# EXCERPT PROVIDED
Concert programme - November 2022

Page 1

2022

Concert

Season

Concert Programme

The Trials of Life

The Victoria Hall Saturday 19th November 2022 7:30pm Conductor Ben Crick Leader Anita Levy

Supported by Friends of Bolton Symphony Orchestra

Soloist Lorna James

I am delighted to be able to welcome you to our final concert of this year our first full season of concerts since the coronavirus restrictions spoiled our plans.

The Orchestra really appreciates your loyalty and confidence in returning to the Victoria Hall to support our music making, and once again this evening we offer you something a bit different!

The evening starts with Francis Poulenc’s La Voix Humaine (‘the human voice’). We are delighted to welcome Lorna James as soprano soloist in the musical development of Jean Cocteau’s play of the same name. The libretto consists of a woman’s last telephone conversation with her lover, who now loves someone else. During the call, the woman reveals that she has attempted to take her own life because her lover has abandoned her.

The loss in La Voix Humaine is inextricably linked to nostalgia for a past that is gone and there is the link between that work and Vaughan Williams’ Pastoral Symphony. Inspired by the composer hearing a distant bugler making a mistake whilst practising, the work laments a lost land and a lost generation in music of gentle pathos and longing but, at the same time, asks a question that is ever pertinent: Do any of us lament what is actually lost or a nostalgic fantasy that never really existed? It is a wonderful work, and I am sure you will love it.

We have a special offer for you…!

For the first time, the Orchestra is offering a single ticket that admits the holder to our entire season. Our 2023 season ticket is available from our website and effectively gives you admission to all six of our concerts for the price of five a potential saving of £12!

Finally, I hope you have a lovely evening and, if you do, please tell your friends!

Nikki Lord Orchestra Manager, Bolton Symphony Orchestra
Welcome to this evening’s concert!

PROGRAMME

Francis Poulenc La Voix Humaine Interval

Ralph Vaughan Williams Symphony No 3 (“Pastoral”)

# DATA RECORDS
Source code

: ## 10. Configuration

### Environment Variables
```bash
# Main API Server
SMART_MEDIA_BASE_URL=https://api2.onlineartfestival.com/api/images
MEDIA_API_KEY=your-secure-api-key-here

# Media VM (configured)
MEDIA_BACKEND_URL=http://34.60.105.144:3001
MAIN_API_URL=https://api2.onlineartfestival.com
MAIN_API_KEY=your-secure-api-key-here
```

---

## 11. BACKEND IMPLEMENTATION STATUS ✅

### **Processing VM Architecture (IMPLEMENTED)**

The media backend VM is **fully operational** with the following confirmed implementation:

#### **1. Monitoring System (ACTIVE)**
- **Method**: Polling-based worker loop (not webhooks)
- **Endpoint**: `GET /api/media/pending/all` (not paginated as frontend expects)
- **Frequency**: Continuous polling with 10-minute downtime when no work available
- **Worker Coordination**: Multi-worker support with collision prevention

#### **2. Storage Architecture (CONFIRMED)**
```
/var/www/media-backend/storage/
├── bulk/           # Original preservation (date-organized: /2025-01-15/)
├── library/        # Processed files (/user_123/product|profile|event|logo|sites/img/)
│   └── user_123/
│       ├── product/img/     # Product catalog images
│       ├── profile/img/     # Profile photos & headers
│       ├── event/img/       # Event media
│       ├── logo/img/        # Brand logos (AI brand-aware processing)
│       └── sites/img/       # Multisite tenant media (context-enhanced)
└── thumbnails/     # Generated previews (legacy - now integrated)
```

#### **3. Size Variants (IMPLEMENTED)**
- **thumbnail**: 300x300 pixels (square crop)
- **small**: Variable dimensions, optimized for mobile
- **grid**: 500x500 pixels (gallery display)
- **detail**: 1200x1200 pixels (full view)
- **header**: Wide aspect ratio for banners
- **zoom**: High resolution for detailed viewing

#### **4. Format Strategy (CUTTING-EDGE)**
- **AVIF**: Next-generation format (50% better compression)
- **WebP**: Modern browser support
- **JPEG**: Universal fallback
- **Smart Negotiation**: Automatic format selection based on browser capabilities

# WHAT TO WORK ON
1. According to the concert program, what inspired Vaughan Williams' Pastoral Symphony?
2. Duplicate the part of the concert program from "The Trials of" up to and including "a bit different!".
3. Pick up the concert program where it stops and keep writing it.

# ANSWERS BY ITEM
1. The composer hearing a distant bugler make a mistake while practicing.

2.
The Trials of Life

The Victoria Hall Saturday 19th November 2022 7:30pm Conductor Ben Crick Leader Anita Levy

Supported by Friends of Bolton Symphony Orchestra

Soloist Lorna James

I am delighted to be able to welcome you to our final concert of this year our first full season of concerts since the coronavirus restrictions spoiled our plans.

The Orchestra really appreciates your loyalty and confidence in returning to the Victoria Hall to support our music making, and once again this evening we offer you something a bit different!

3.
2023 SEASON

DATES FOR YOUR DIARY

Saturday 28th January 2023 - 7:30pm at The Victoria Hall - BSO Witches and Wizards

Saturday 11th March 2023 - 3:00pm at The Victoria Hall - BSO Once Upon A Time

Saturday 13th May 2023 - 7:30pm at The Victoria Hall - BSO Carmen

Saturday 1st July 2023 - 7:30pm at The Victoria Hall - BSO The Road Home

Saturday 23rd September 2023 - 7:30pm at The Victoria Hall - BSO A Distant Home

Saturday 25th November 2023 - 7:30pm at The Victoria Hall - BSO England Four Ways

www.boltonsymphony.org.uk

Our Conductor Ben Crick

Ben Crick has been working in music for 20 years, mainly as a freelance orchestral conductor and composer. He is a former BBC Music Fellow and has conducted such soloists as Tasmin Little, Peter Donohoe, Nicholas Daniel, Raphael Wallfisch, Lesley Garrett, Sir Willard White, Aled Jones and Dame Emma Kirkby. He has worked throughout the UK and internationally including performances in Germany, Norway and Lithuania.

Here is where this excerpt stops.